* **Work task**: Your answer must be only the lines below from the one containing "Figure 4. The" through the one containing "Figure 1. Flow", copied exactly, with the pictures left out.

* **Records supplied**:
# # # #
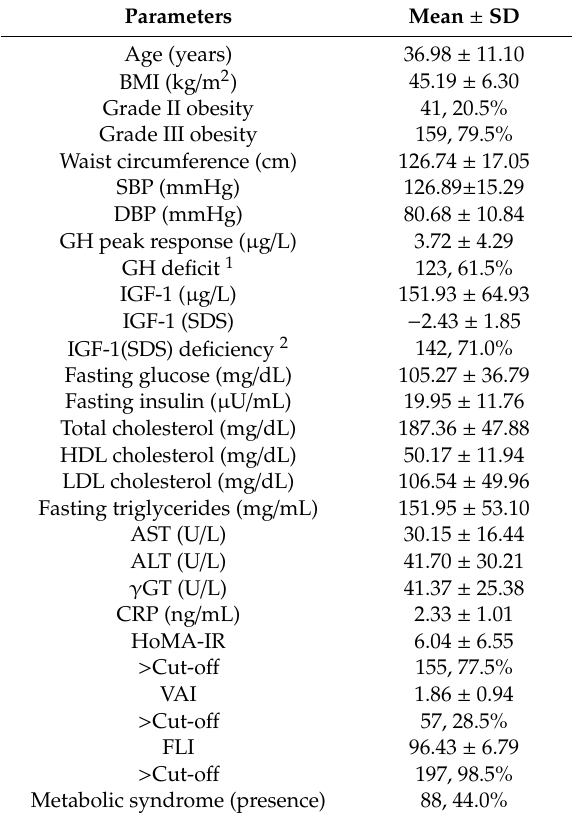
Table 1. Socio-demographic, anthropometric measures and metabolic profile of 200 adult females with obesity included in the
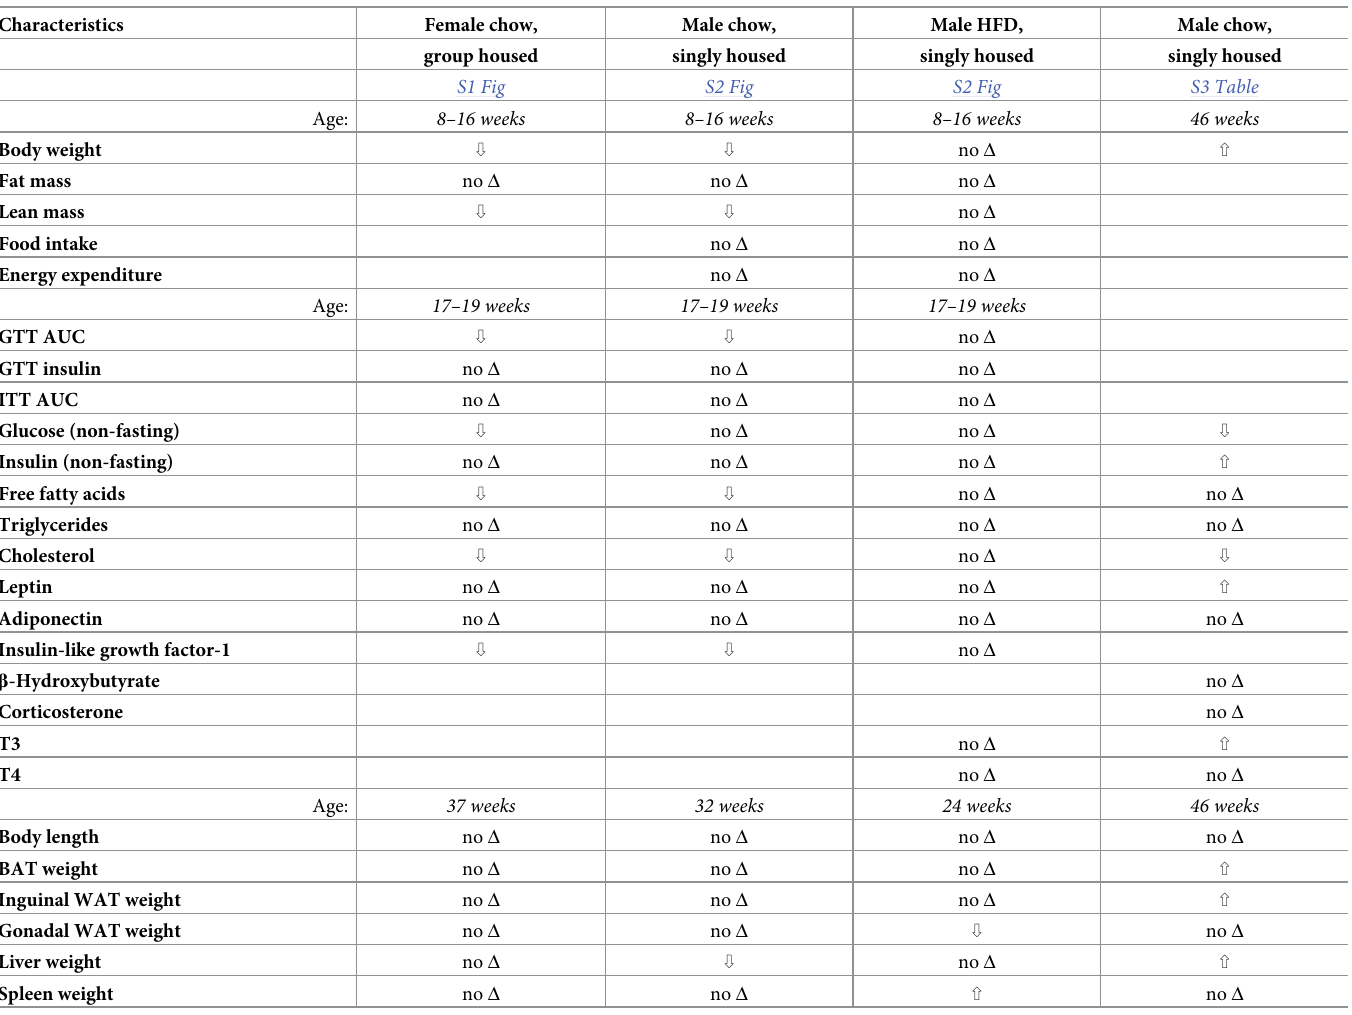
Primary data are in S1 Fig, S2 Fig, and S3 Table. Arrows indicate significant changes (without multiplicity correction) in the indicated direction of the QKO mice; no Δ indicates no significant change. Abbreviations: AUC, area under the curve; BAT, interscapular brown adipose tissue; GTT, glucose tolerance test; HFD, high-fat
# # # #
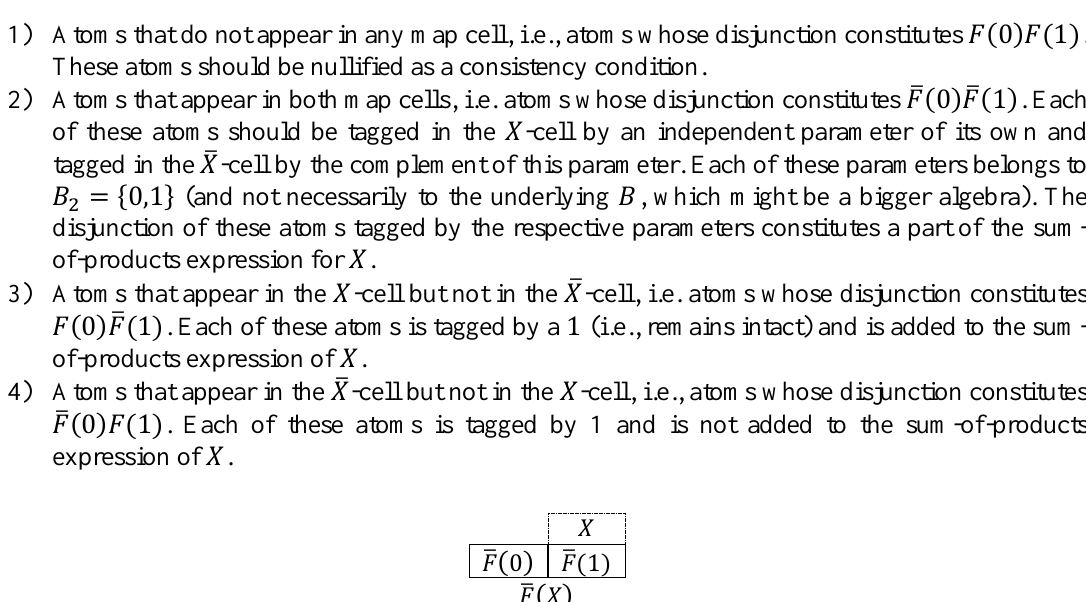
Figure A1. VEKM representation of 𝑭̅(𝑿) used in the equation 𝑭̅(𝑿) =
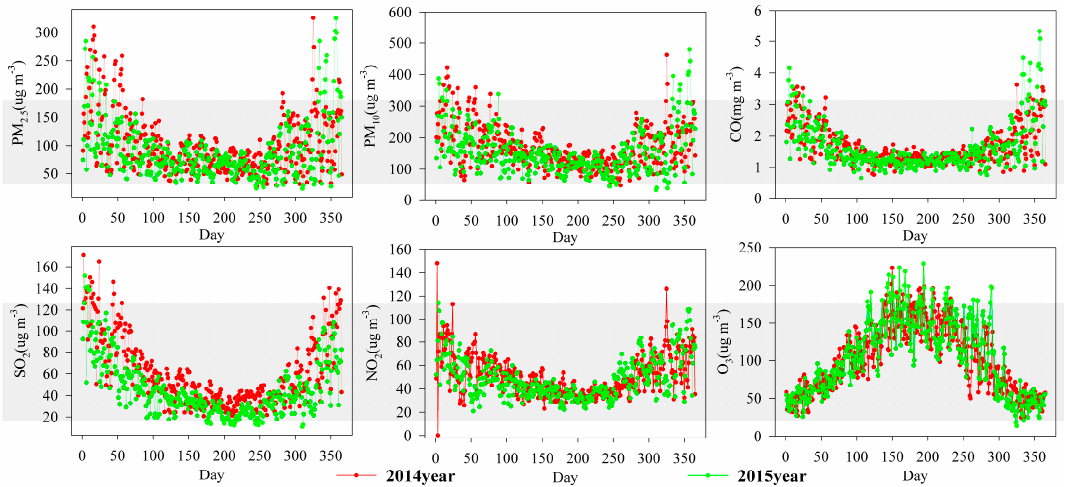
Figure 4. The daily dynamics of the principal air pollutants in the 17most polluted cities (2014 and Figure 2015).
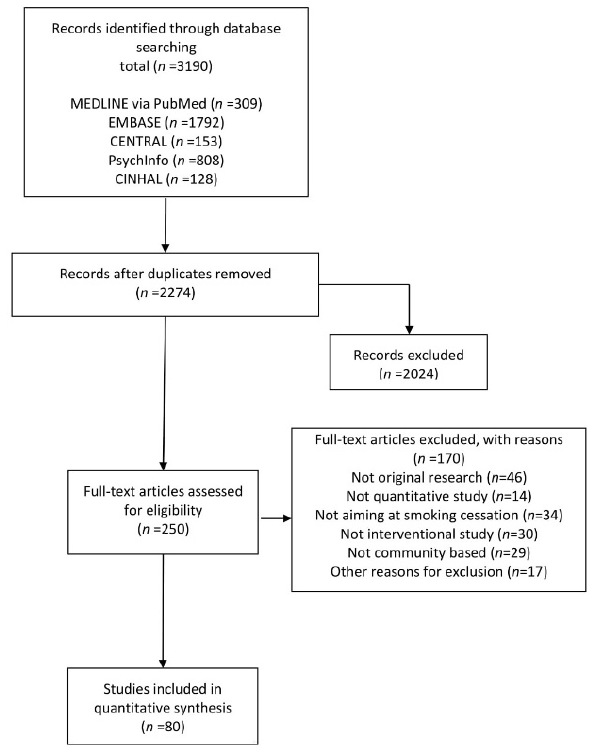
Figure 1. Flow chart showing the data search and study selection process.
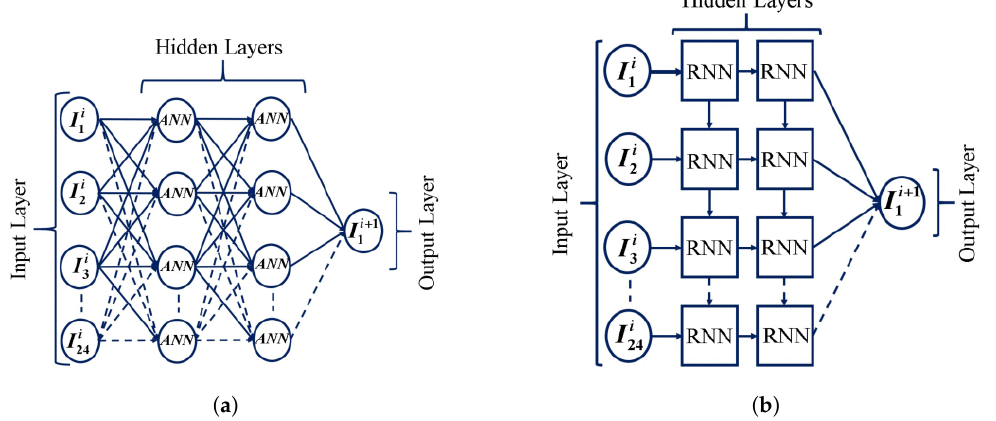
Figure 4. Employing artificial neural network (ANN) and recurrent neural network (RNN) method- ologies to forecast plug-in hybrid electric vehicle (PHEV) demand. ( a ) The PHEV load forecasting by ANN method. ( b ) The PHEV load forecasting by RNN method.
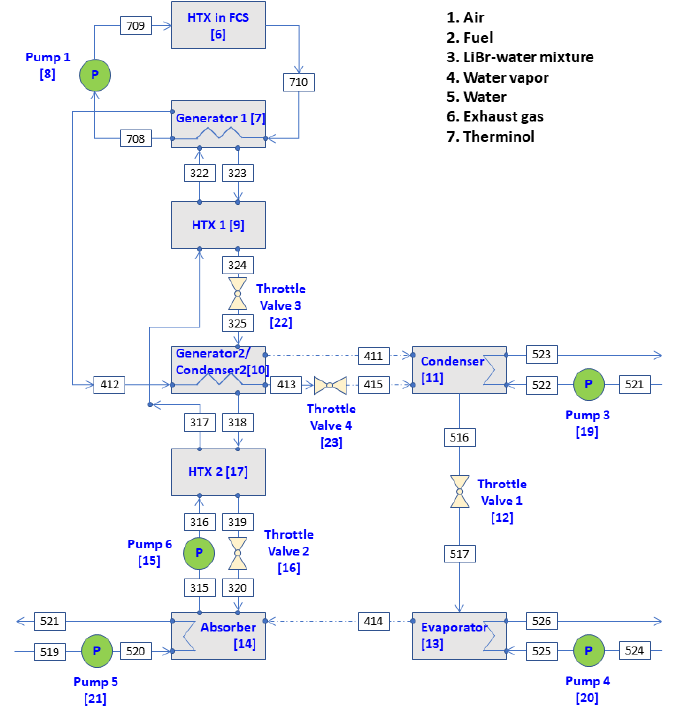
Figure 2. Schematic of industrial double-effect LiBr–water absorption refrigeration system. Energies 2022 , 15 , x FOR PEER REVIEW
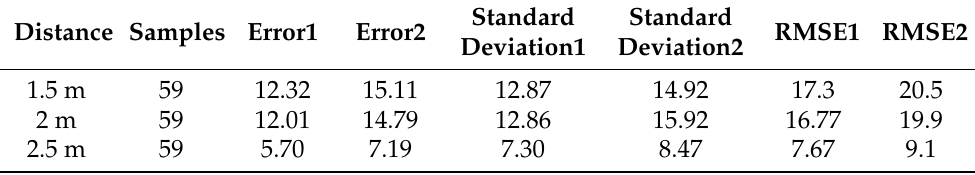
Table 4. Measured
# # # #
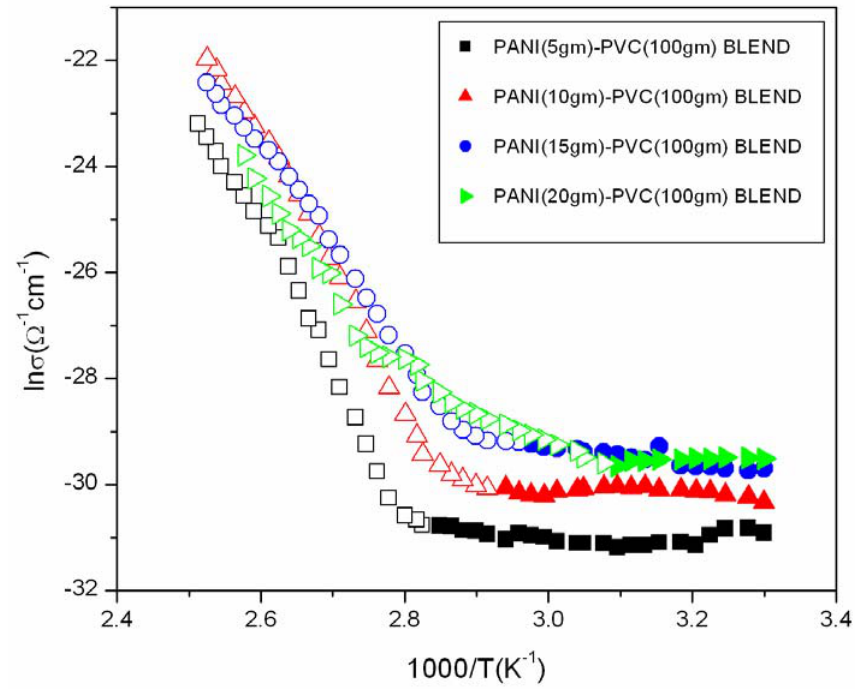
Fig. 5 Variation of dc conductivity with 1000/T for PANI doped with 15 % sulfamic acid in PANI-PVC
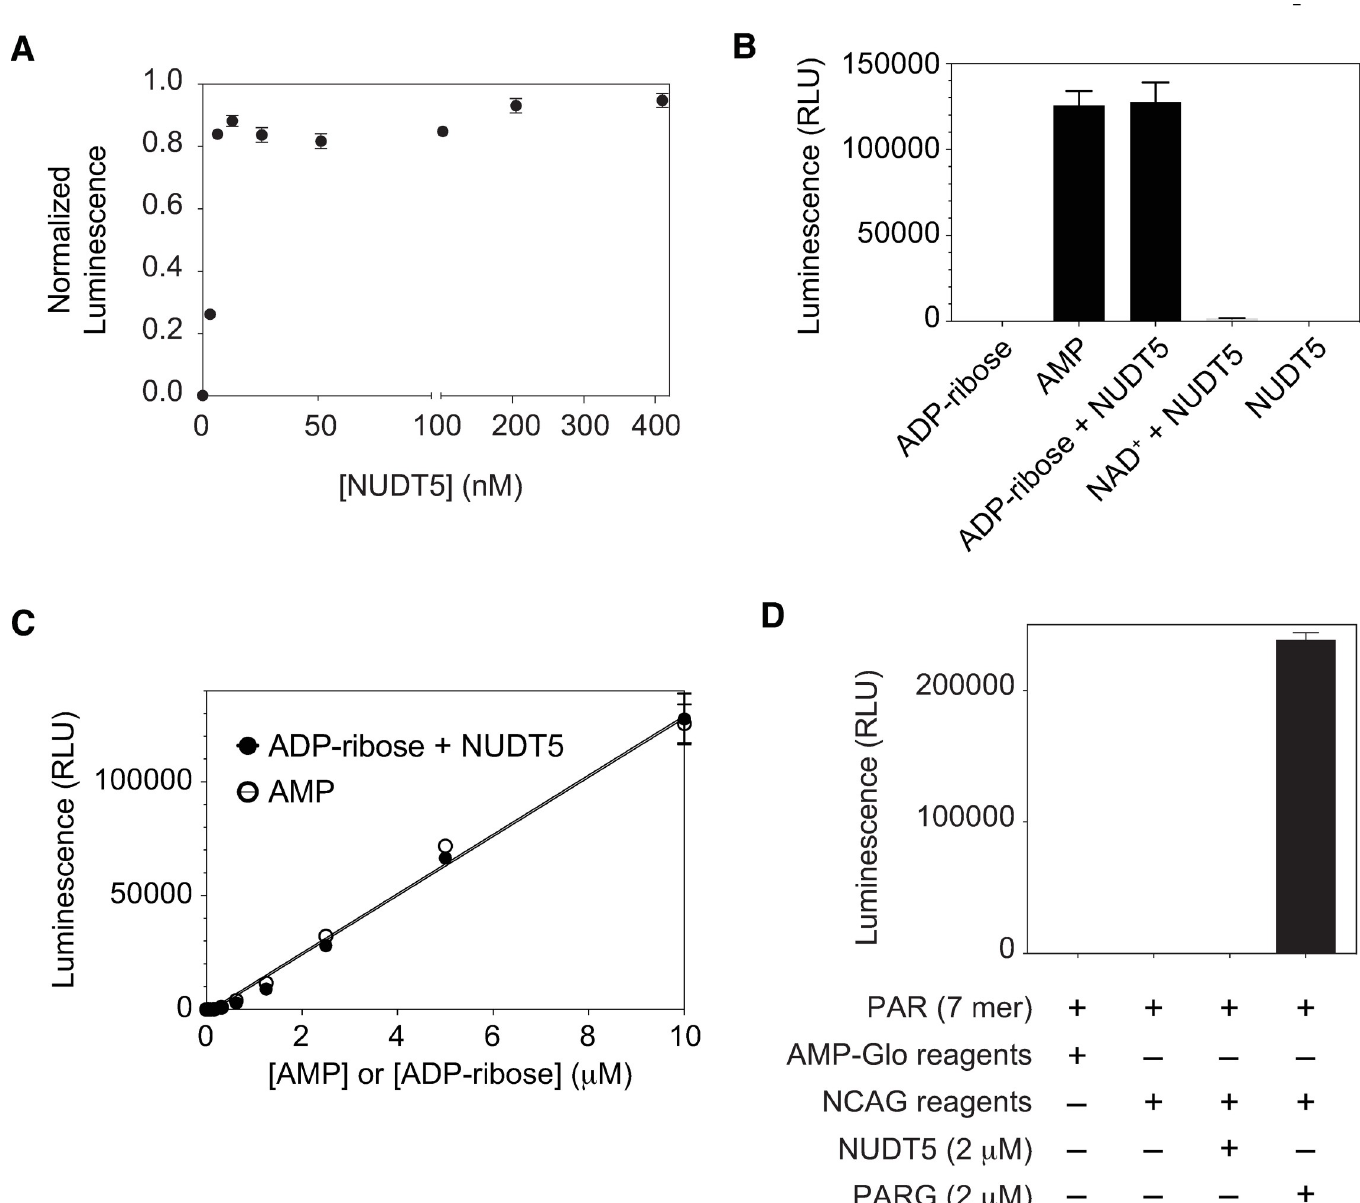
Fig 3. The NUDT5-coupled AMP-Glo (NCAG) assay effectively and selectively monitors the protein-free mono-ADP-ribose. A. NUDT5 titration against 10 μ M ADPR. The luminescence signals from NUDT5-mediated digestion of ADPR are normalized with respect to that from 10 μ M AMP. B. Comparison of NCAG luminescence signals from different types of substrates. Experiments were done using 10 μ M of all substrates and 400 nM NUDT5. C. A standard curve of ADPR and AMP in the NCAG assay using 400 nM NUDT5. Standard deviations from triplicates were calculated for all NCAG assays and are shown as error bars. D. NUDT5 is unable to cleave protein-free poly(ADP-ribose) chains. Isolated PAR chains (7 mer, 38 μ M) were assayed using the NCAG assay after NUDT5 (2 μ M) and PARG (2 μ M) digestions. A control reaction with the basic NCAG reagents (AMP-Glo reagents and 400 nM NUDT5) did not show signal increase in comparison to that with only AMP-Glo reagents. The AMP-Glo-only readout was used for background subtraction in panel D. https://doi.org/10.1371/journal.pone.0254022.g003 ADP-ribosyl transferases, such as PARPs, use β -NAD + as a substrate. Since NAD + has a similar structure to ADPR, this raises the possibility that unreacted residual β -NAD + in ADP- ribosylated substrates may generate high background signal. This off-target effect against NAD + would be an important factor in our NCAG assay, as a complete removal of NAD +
# # # #
* **Reply**:
Figure 4. The daily dynamics of the principal air pollutants in the 17most polluted cities (2014 and Figure 2015).
Figure 1. Flow chart showing the data search and study selection process.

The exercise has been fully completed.